(Saved entries)
>> begin

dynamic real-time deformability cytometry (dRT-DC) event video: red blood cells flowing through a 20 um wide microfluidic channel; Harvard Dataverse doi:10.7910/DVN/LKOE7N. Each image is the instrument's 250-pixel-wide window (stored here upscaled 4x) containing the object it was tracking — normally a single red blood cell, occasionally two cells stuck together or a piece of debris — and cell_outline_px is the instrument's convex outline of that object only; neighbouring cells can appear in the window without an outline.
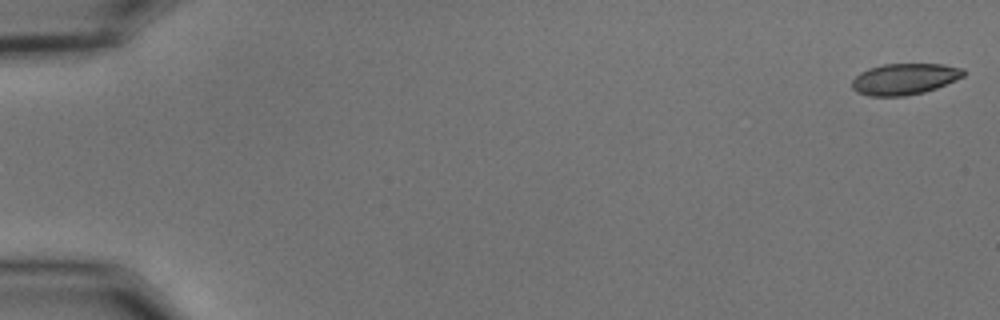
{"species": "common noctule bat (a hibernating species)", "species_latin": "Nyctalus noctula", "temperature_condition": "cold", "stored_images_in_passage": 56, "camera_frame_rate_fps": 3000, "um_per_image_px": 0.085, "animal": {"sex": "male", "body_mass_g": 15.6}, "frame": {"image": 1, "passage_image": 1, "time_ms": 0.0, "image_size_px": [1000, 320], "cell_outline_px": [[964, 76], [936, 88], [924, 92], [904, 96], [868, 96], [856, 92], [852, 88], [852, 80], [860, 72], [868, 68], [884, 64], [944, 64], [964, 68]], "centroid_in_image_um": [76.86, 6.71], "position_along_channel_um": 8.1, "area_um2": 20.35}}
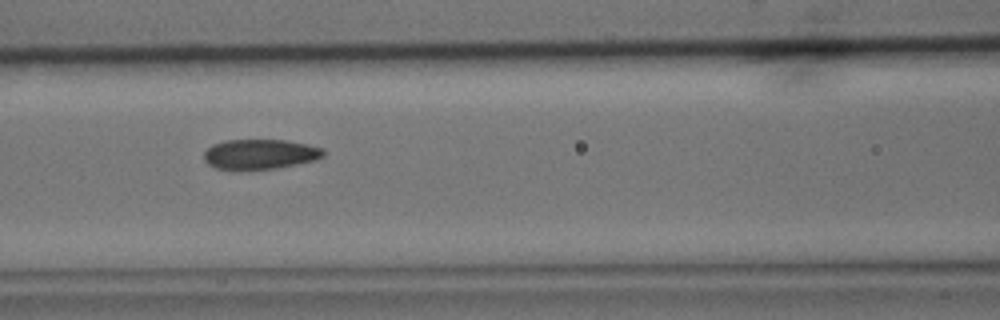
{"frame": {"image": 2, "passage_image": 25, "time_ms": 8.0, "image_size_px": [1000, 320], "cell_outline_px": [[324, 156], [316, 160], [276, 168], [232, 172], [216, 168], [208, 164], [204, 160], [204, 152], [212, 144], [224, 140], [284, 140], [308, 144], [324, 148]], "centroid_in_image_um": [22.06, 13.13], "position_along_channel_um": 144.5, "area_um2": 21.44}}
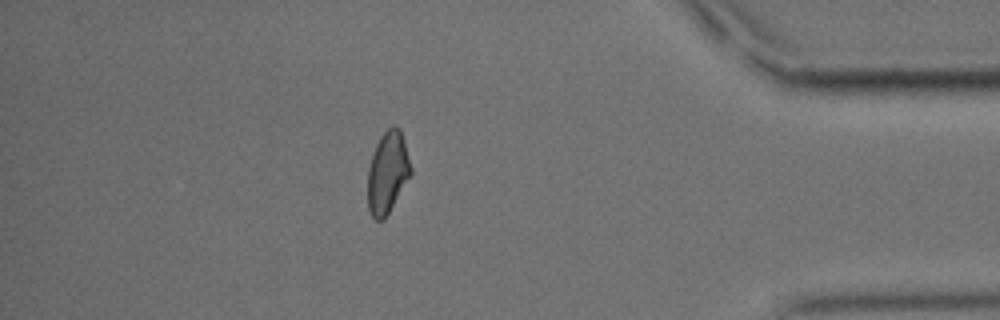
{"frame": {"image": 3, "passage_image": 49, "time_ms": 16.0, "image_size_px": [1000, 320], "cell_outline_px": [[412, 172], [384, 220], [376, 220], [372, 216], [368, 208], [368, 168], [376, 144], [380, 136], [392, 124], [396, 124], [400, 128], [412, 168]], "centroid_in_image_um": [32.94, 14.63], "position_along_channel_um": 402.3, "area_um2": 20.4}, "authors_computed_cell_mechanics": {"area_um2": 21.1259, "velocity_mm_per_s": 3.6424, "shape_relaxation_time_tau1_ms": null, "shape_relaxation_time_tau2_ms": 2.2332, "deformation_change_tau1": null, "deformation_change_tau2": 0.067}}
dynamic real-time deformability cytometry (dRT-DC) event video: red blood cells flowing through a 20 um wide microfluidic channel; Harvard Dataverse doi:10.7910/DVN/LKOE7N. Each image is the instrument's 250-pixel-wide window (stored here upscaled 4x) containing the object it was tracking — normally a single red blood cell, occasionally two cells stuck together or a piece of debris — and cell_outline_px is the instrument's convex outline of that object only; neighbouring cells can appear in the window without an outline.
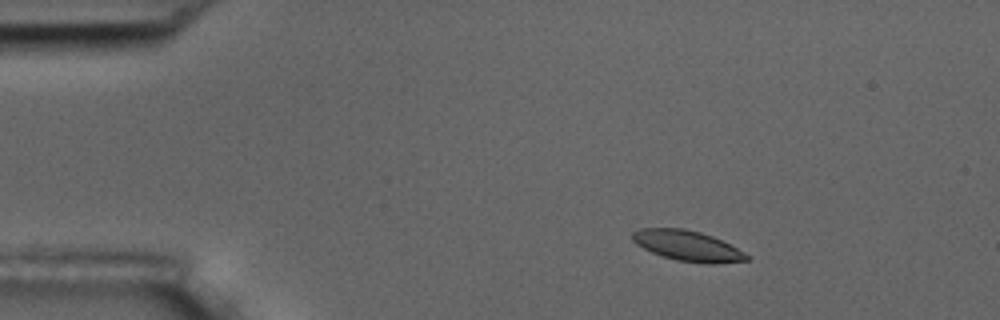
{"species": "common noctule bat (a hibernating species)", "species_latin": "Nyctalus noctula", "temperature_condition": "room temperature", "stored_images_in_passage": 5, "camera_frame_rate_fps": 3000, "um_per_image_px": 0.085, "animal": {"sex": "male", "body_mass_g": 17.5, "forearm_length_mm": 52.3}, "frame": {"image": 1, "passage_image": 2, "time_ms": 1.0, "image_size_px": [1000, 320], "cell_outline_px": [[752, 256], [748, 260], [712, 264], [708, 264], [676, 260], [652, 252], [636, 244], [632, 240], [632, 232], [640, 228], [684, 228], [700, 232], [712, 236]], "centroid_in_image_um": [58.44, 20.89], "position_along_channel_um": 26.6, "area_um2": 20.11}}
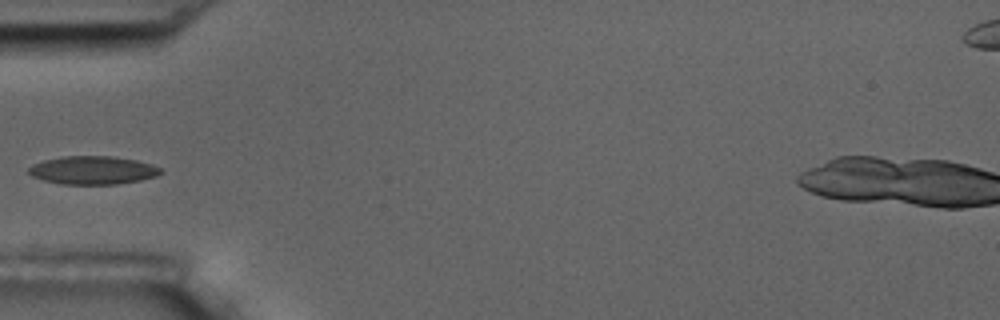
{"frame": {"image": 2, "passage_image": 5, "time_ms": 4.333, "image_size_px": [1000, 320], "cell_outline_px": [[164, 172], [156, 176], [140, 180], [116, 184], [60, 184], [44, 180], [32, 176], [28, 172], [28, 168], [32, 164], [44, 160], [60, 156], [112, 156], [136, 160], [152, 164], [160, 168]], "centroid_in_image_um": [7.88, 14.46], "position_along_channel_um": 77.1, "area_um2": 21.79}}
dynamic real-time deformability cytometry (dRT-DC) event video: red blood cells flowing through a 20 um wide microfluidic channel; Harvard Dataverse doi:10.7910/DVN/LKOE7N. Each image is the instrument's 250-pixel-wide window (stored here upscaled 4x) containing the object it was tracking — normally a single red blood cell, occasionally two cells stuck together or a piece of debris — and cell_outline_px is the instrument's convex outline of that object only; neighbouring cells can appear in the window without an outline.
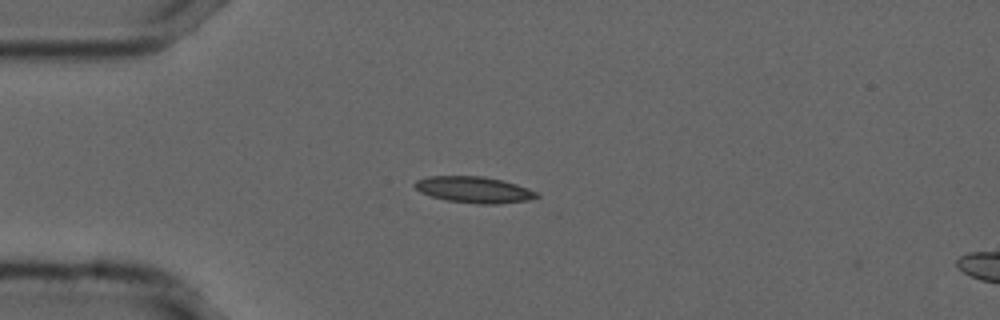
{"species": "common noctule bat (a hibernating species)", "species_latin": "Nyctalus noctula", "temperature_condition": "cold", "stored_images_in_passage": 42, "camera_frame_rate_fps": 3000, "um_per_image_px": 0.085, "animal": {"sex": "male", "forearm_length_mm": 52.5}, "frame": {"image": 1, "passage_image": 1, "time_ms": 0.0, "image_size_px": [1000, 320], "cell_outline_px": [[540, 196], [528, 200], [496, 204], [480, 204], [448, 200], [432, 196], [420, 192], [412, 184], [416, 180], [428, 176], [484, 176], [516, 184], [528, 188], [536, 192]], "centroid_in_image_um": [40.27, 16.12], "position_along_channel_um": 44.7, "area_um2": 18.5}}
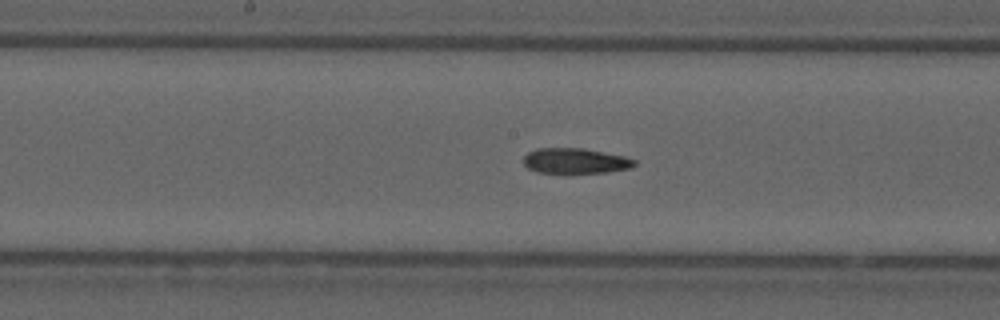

>> end

The problem: Pictures in the data above should not be copied; transcribe everything else exactly.

Solution to this task:
dynamic real-time deformability cytometry (dRT-DC) event video: red blood cells flowing through a 20 um wide microfluidic channel; Harvard Dataverse doi:10.7910/DVN/LKOE7N. Each image is the instrument's 250-pixel-wide window (stored here upscaled 4x) containing the object it was tracking — normally a single red blood cell, occasionally two cells stuck together or a piece of debris — and cell_outline_px is the instrument's convex outline of that object only; neighbouring cells can appear in the window without an outline.
{"species": "common noctule bat (a hibernating species)", "species_latin": "Nyctalus noctula", "temperature_condition": "cold", "stored_images_in_passage": 56, "camera_frame_rate_fps": 3000, "um_per_image_px": 0.085, "animal": {"sex": "male", "body_mass_g": 15.6}, "frame": {"image": 1, "passage_image": 1, "time_ms": 0.0, "image_size_px": [1000, 320], "cell_outline_px": [[964, 76], [936, 88], [924, 92], [904, 96], [868, 96], [856, 92], [852, 88], [852, 80], [860, 72], [868, 68], [884, 64], [944, 64], [964, 68]], "centroid_in_image_um": [76.86, 6.71], "position_along_channel_um": 8.1, "area_um2": 20.35}}
{"frame": {"image": 2, "passage_image": 25, "time_ms": 8.0, "image_size_px": [1000, 320], "cell_outline_px": [[324, 156], [316, 160], [276, 168], [232, 172], [216, 168], [208, 164], [204, 160], [204, 152], [212, 144], [224, 140], [284, 140], [308, 144], [324, 148]], "centroid_in_image_um": [22.06, 13.13], "position_along_channel_um": 144.5, "area_um2": 21.44}}
{"frame": {"image": 3, "passage_image": 49, "time_ms": 16.0, "image_size_px": [1000, 320], "cell_outline_px": [[412, 172], [384, 220], [376, 220], [372, 216], [368, 208], [368, 168], [376, 144], [380, 136], [392, 124], [396, 124], [400, 128], [412, 168]], "centroid_in_image_um": [32.94, 14.63], "position_along_channel_um": 402.3, "area_um2": 20.4}, "authors_computed_cell_mechanics": {"area_um2": 21.1259, "velocity_mm_per_s": 3.6424, "shape_relaxation_time_tau1_ms": null, "shape_relaxation_time_tau2_ms": 2.2332, "deformation_change_tau1": null, "deformation_change_tau2": 0.067}}
dynamic real-time deformability cytometry (dRT-DC) event video: red blood cells flowing through a 20 um wide microfluidic channel; Harvard Dataverse doi:10.7910/DVN/LKOE7N. Each image is the instrument's 250-pixel-wide window (stored here upscaled 4x) containing the object it was tracking — normally a single red blood cell, occasionally two cells stuck together or a piece of debris — and cell_outline_px is the instrument's convex outline of that object only; neighbouring cells can appear in the window without an outline.
{"species": "common noctule bat (a hibernating species)", "species_latin": "Nyctalus noctula", "temperature_condition": "room temperature", "stored_images_in_passage": 5, "camera_frame_rate_fps": 3000, "um_per_image_px": 0.085, "animal": {"sex": "male", "body_mass_g": 17.5, "forearm_length_mm": 52.3}, "frame": {"image": 1, "passage_image": 2, "time_ms": 1.0, "image_size_px": [1000, 320], "cell_outline_px": [[752, 256], [748, 260], [712, 264], [708, 264], [676, 260], [652, 252], [636, 244], [632, 240], [632, 232], [640, 228], [684, 228], [700, 232], [712, 236]], "centroid_in_image_um": [58.44, 20.89], "position_along_channel_um": 26.6, "area_um2": 20.11}}
{"frame": {"image": 2, "passage_image": 5, "time_ms": 4.333, "image_size_px": [1000, 320], "cell_outline_px": [[164, 172], [156, 176], [140, 180], [116, 184], [60, 184], [44, 180], [32, 176], [28, 172], [28, 168], [32, 164], [44, 160], [60, 156], [112, 156], [136, 160], [152, 164], [160, 168]], "centroid_in_image_um": [7.88, 14.46], "position_along_channel_um": 77.1, "area_um2": 21.79}}
dynamic real-time deformability cytometry (dRT-DC) event video: red blood cells flowing through a 20 um wide microfluidic channel; Harvard Dataverse doi:10.7910/DVN/LKOE7N. Each image is the instrument's 250-pixel-wide window (stored here upscaled 4x) containing the object it was tracking — normally a single red blood cell, occasionally two cells stuck together or a piece of debris — and cell_outline_px is the instrument's convex outline of that object only; neighbouring cells can appear in the window without an outline.
{"species": "common noctule bat (a hibernating species)", "species_latin": "Nyctalus noctula", "temperature_condition": "cold", "stored_images_in_passage": 42, "camera_frame_rate_fps": 3000, "um_per_image_px": 0.085, "animal": {"sex": "male", "forearm_length_mm": 52.5}, "frame": {"image": 1, "passage_image": 1, "time_ms": 0.0, "image_size_px": [1000, 320], "cell_outline_px": [[540, 196], [528, 200], [496, 204], [480, 204], [448, 200], [432, 196], [420, 192], [412, 184], [416, 180], [428, 176], [484, 176], [516, 184], [528, 188], [536, 192]], "centroid_in_image_um": [40.27, 16.12], "position_along_channel_um": 44.7, "area_um2": 18.5}}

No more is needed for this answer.